> _Prompt A_
In two sentences, what does the Amebury Archer post report?
> _Prompt B_
Answer these questions from the Amebury Archer post:
(i) How far from Stonehenge, and in which direction, was the grave found?
(ii) How many flint arrowheads were among the artifacts?
(iii) Which country was the archer originally from?

START Text block

Amebury Archer

Thanks to this story from MetaFilter, I’m elated to see new data about the so-called “Amebury Archer.” Last May Wessex Archaeology discovered the richest Bronze age grave ever discovered in Britain. The grave was discovered during a standard preliminary excavation of a future housing development, about three miles south-east of Stonehenge. Based on the physical attributes of the skelton and the goods buried with him, the 35-45 year old man was an archer, and possibly, part of the Stonehenge construction team. Shortly after the first grave was discovered, excavators discovered a smaller companion grave. The artifacts— well over a hundred of them, including three copper knives, two small gold hair tresses, gold earrings, two sandstone wristguards to protect his wrists from the bow string, 16 flint arrowheads and five pots, are amazing, as is the systemic nature of the burial. The grave dates back to roughly 2300 B. C.

One of the more interesting aspects of the burial is that analysis of the archer’s tooth enamel’s oxegen content and other data indicates that he was originally from Switzerland. This fact adds support to the common scholarly belief that Britain was settled from the Continent.

END Text block
START Dataset

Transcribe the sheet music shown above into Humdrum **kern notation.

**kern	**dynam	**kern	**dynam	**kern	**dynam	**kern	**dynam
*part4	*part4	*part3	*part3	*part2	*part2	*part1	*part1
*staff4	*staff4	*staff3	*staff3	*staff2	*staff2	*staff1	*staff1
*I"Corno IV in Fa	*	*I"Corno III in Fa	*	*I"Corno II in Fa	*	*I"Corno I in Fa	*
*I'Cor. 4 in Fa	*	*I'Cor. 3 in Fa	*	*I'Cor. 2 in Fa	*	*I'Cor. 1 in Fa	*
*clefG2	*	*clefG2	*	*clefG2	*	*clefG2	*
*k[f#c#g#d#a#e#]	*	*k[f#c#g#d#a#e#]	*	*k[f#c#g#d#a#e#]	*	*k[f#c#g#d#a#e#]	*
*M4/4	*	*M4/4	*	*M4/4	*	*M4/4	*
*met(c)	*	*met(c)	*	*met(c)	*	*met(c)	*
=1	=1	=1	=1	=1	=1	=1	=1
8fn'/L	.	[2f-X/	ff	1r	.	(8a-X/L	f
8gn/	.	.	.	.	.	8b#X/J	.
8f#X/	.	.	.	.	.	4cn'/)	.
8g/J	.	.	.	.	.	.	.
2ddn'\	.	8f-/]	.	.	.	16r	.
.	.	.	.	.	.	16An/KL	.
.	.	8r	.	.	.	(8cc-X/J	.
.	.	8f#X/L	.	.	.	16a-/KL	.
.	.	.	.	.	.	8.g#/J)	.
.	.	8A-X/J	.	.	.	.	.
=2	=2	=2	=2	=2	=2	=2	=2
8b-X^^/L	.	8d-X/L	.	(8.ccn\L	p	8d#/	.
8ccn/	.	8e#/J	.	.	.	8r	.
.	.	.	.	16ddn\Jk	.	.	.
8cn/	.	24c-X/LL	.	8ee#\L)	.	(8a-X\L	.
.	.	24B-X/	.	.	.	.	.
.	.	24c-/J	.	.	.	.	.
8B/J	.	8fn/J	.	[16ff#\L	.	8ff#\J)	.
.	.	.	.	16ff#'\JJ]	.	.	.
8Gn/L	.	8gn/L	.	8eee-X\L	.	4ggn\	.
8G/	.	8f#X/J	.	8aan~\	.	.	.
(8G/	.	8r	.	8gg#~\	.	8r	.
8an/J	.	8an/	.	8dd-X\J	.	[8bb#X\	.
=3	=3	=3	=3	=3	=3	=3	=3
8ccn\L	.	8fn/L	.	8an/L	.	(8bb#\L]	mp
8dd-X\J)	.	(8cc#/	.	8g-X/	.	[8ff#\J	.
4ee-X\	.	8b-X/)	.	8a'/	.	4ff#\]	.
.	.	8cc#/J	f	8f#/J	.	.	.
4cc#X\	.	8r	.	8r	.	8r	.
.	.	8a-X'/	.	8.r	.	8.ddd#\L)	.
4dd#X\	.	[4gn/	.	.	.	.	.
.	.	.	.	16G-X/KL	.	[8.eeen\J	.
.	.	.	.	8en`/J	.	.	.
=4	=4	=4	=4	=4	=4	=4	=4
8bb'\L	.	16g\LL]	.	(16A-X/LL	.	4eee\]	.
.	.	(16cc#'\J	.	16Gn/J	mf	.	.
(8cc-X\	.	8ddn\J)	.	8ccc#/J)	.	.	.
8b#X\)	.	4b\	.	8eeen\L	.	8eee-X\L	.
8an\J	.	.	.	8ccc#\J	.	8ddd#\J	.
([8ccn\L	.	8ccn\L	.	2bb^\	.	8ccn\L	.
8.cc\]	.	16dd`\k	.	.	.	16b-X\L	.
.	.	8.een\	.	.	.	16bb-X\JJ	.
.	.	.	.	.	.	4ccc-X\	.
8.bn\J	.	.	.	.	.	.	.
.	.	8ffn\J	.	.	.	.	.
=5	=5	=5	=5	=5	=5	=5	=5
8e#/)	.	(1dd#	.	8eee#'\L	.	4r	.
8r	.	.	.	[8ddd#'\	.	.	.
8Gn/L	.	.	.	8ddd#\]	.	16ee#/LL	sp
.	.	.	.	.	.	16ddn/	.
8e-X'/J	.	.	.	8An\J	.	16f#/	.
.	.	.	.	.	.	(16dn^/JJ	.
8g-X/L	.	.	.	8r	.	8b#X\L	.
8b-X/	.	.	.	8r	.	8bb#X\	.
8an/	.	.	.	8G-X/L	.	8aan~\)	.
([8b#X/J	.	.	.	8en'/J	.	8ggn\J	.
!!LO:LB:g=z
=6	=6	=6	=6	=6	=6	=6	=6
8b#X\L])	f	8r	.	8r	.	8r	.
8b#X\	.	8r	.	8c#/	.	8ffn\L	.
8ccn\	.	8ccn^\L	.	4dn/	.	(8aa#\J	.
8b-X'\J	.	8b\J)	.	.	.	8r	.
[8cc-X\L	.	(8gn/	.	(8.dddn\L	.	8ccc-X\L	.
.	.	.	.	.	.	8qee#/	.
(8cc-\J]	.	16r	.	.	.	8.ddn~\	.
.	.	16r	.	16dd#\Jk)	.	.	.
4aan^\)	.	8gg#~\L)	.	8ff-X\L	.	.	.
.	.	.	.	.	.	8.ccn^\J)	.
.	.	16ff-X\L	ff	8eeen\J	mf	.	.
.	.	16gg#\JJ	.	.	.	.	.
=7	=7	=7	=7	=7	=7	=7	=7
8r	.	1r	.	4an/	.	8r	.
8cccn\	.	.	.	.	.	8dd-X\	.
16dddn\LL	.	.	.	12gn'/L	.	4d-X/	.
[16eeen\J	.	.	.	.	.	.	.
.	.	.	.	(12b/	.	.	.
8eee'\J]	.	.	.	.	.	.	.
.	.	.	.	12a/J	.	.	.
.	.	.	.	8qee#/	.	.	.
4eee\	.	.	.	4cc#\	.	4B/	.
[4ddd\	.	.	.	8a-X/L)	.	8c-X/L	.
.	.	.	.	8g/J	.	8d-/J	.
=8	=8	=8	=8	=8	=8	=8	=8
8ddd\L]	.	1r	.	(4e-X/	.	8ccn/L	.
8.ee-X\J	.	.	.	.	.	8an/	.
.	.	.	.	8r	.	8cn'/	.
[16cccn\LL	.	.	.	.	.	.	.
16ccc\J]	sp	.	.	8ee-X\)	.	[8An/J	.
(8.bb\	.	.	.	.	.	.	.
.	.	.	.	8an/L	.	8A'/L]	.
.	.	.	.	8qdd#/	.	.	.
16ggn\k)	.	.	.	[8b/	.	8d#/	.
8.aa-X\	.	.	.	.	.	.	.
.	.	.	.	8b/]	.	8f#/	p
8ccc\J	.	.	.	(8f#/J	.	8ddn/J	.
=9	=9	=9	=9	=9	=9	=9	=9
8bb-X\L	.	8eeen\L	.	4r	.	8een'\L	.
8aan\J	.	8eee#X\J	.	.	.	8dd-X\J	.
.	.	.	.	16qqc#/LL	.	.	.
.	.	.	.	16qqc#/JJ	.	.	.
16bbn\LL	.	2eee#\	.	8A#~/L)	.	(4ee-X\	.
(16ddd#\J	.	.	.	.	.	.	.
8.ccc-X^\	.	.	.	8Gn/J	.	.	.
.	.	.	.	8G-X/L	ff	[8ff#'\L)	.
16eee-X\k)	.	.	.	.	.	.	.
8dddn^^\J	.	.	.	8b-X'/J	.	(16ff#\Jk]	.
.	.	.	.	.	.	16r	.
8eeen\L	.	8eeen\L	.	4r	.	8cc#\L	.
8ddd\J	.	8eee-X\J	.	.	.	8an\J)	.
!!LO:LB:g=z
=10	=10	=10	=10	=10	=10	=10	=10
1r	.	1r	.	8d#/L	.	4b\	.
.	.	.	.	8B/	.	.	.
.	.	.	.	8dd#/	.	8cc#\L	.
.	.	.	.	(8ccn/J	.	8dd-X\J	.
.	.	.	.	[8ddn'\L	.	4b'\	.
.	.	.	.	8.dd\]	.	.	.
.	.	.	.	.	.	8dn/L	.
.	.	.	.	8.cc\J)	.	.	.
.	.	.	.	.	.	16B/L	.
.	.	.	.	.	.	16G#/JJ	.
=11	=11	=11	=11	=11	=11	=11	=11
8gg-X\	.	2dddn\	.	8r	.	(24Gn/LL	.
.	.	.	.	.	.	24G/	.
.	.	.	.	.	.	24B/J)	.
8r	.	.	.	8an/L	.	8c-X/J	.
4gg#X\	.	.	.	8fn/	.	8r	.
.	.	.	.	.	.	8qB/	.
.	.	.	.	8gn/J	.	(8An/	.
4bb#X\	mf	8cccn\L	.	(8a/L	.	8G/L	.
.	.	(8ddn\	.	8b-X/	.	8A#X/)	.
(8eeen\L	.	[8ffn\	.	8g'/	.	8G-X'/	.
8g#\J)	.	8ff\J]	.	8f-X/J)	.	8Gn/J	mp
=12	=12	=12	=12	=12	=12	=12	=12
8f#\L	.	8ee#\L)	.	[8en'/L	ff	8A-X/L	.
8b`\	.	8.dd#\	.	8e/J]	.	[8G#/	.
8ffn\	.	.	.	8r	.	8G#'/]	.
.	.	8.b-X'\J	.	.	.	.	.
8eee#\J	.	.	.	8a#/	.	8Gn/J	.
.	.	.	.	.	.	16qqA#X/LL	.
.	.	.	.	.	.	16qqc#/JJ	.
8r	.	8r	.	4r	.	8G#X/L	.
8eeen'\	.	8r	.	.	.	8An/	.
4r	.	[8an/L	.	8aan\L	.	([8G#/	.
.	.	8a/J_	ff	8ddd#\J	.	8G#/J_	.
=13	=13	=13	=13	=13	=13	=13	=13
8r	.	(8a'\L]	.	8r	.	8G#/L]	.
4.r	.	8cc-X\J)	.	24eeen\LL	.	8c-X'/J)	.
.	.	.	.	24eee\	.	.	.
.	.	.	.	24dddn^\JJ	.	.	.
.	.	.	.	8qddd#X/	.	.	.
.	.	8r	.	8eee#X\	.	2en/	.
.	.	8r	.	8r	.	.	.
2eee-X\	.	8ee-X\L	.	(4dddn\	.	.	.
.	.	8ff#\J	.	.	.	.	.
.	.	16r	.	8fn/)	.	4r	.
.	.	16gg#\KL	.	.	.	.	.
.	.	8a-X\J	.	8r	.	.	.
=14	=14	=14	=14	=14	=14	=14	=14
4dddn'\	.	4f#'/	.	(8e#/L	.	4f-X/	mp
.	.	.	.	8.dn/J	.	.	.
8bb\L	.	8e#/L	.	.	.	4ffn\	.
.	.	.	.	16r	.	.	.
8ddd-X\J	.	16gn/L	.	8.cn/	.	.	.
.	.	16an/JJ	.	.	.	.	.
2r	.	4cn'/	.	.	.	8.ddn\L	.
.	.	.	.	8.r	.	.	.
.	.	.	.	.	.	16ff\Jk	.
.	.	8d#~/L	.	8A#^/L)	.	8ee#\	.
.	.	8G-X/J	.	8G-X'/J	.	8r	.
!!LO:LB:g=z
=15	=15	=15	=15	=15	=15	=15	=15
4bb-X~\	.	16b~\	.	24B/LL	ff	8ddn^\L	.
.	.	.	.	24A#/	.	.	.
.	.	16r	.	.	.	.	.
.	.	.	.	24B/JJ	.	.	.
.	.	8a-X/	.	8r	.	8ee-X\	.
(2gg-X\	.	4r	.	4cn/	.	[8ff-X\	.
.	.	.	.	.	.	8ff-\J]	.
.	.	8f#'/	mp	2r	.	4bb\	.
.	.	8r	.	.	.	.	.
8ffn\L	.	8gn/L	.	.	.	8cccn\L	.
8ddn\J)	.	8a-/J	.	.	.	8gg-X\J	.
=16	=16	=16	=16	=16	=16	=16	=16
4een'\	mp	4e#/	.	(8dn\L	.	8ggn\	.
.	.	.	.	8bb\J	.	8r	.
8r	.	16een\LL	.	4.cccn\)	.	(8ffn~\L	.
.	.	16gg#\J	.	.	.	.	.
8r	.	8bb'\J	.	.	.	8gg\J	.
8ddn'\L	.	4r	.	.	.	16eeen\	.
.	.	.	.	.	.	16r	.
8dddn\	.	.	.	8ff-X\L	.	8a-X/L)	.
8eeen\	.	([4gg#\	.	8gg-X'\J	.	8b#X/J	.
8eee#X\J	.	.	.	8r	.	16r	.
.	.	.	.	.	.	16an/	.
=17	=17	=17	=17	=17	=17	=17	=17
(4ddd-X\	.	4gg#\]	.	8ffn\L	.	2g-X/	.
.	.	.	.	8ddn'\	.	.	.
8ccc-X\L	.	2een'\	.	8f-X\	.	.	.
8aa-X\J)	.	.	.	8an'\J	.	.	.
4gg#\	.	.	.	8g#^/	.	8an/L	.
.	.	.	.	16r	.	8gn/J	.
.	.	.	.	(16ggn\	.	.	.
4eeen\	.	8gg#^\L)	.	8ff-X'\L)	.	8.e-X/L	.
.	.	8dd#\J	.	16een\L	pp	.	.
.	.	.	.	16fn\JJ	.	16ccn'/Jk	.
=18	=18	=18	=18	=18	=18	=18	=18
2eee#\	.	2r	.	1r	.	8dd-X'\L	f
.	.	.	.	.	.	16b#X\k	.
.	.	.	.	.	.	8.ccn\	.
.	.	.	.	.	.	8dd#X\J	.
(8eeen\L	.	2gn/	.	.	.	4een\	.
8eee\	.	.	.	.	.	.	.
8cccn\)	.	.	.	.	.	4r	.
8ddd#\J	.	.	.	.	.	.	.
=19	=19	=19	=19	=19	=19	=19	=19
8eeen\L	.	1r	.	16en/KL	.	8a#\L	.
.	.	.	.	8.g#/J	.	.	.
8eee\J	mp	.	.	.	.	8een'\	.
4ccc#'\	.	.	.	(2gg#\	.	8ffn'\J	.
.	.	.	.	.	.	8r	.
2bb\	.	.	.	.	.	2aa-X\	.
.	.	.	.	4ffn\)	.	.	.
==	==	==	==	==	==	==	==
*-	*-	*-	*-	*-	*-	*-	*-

END Dataset

> _Problem solution A_
Wessex Archaeology discovered the richest Bronze Age grave ever found in Britain, about three miles south-east of Stonehenge and dating to roughly 2300 B.C. It held a 35-45-year-old man believed to be an archer, along with well over a hundred artifacts, and analysis of his tooth enamel and other data indicates he came from Switzerland.

> _Problem solution B_
(i) About three miles south-east of Stonehenge.
(ii) 16.
(iii) Switzerland.